Package: microbiomeDASim
Type: Package
Title: Microbiome Differential Abundance Simulation 
Version: 1.25.0
Author: Justin Williams, Hector Corrada Bravo, Jennifer Tom, Joseph Nathaniel Paulson
Maintainer: Justin Williams <williazo@ucla.edu>
Description: A toolkit for simulating differential microbiome data designed for
    longitudinal analyses. Several functional forms may be specified for the
    mean trend. Observations are drawn from a multivariate normal model. The objective of this
    package is to be able to simulate data in order to accurately compare different longitudinal
    methods for differential abundance.
License: MIT + file LICENSE
Imports:
    graphics, 
    ggplot2,
    MASS,
    tmvtnorm,
    Matrix,
    mvtnorm,
    pbapply,
    stats,
    phyloseq,
    metagenomeSeq,
    Biobase
Depends: 
    R (>= 3.6.0)

Quiz items based on charts
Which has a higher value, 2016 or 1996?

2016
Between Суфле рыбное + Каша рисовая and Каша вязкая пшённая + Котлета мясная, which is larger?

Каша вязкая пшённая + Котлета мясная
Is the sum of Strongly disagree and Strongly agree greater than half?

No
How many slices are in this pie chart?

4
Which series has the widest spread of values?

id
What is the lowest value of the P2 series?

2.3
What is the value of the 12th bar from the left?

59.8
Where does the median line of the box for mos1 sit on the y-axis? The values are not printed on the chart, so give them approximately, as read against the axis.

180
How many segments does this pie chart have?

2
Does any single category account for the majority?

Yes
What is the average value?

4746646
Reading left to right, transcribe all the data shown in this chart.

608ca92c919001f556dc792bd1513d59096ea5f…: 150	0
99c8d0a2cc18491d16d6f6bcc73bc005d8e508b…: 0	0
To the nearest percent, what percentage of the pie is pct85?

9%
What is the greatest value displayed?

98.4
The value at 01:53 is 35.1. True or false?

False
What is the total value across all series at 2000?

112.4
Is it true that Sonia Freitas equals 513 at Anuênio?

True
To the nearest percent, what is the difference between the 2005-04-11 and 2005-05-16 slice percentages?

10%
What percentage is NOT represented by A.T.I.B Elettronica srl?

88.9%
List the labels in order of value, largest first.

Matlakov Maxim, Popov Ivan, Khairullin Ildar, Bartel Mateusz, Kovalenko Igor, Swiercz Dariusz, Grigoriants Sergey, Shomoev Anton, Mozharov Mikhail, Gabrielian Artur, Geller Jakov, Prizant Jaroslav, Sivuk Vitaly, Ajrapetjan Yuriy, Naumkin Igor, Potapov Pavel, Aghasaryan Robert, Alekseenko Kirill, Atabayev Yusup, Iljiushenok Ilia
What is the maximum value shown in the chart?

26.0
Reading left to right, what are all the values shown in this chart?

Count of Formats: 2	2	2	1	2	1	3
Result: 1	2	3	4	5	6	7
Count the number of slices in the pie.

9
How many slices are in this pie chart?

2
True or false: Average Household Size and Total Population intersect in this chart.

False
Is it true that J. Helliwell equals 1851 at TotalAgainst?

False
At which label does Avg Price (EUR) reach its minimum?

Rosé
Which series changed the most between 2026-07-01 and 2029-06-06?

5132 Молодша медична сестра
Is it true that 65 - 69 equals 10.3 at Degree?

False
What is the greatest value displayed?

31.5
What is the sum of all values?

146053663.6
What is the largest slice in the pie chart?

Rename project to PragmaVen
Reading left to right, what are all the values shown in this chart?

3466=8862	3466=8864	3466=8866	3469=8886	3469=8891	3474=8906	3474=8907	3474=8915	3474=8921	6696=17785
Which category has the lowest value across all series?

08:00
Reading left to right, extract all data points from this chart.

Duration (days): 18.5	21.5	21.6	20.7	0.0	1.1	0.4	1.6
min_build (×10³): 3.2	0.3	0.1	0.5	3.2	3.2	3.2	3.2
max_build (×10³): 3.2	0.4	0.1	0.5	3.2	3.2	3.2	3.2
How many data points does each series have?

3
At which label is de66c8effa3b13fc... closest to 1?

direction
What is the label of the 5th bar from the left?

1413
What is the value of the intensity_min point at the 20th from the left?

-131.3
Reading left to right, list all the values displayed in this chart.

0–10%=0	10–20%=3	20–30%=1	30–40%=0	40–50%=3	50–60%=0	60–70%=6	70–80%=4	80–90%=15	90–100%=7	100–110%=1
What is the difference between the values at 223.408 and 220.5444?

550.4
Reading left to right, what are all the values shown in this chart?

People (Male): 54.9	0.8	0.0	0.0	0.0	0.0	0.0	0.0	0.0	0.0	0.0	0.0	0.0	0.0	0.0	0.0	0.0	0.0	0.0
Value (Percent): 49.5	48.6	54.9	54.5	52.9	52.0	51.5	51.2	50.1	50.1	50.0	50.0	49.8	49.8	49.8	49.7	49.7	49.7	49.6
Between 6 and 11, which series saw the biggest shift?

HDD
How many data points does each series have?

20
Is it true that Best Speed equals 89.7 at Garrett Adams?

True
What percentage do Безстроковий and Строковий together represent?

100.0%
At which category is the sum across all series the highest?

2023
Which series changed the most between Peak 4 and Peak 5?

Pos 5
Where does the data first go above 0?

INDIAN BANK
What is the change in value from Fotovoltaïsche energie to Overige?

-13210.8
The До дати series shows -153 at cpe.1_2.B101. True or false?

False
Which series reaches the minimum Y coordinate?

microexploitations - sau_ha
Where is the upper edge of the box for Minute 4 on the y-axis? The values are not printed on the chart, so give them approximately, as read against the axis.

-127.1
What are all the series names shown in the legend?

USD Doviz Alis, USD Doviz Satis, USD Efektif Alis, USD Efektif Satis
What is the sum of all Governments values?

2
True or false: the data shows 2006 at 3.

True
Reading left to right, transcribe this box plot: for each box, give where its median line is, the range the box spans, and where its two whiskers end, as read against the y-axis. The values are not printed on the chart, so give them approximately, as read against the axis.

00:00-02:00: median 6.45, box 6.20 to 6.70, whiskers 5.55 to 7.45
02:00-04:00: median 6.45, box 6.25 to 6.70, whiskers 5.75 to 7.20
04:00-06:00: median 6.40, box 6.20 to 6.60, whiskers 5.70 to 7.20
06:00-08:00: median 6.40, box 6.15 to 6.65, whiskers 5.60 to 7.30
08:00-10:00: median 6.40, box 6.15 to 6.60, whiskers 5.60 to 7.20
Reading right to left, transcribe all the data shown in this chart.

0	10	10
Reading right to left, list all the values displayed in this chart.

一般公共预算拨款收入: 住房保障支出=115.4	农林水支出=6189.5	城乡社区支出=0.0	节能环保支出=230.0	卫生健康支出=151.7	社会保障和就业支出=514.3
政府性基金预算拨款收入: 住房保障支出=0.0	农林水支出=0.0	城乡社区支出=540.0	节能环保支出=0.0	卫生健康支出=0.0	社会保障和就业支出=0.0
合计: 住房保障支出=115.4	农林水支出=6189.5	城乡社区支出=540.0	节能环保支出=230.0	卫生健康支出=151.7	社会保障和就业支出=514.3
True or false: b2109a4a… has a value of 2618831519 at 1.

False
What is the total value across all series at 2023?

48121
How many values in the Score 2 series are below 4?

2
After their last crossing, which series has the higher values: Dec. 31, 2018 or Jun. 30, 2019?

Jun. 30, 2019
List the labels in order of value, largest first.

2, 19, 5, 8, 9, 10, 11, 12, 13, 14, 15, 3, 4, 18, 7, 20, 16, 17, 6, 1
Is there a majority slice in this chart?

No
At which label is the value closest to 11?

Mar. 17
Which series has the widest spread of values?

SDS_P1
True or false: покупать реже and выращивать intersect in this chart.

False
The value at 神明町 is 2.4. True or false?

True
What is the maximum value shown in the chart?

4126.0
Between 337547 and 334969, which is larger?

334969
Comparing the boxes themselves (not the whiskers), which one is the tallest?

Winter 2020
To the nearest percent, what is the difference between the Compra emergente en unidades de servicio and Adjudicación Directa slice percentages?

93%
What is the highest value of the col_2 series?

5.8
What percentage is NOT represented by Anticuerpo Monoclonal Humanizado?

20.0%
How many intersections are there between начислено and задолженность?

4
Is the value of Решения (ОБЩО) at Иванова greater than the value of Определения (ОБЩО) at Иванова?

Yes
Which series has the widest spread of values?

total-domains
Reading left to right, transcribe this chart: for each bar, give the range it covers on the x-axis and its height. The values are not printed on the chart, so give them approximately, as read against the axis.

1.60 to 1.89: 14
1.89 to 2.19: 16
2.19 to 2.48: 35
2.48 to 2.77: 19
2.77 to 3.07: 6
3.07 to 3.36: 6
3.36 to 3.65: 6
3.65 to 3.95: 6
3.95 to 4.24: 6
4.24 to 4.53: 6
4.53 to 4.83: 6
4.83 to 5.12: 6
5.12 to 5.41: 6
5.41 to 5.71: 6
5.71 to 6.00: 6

[EXERCISE]:
Return the entire package description word for word. These items were taken from a separate source.

[RESULT OF THE EXERCISE]:
Package: microbiomeDASim
Type: Package
Title: Microbiome Differential Abundance Simulation 
Version: 1.25.0
Author: Justin Williams, Hector Corrada Bravo, Jennifer Tom, Joseph Nathaniel Paulson
Maintainer: Justin Williams <williazo@ucla.edu>
Description: A toolkit for simulating differential microbiome data designed for
    longitudinal analyses. Several functional forms may be specified for the
    mean trend. Observations are drawn from a multivariate normal model. The objective of this
    package is to be able to simulate data in order to accurately compare different longitudinal
    methods for differential abundance.
License: MIT + file LICENSE
Imports:
    graphics, 
    ggplot2,
    MASS,
    tmvtnorm,
    Matrix,
    mvtnorm,
    pbapply,
    stats,
    phyloseq,
    metagenomeSeq,
    Biobase
Depends: 
    R (>= 3.6.0)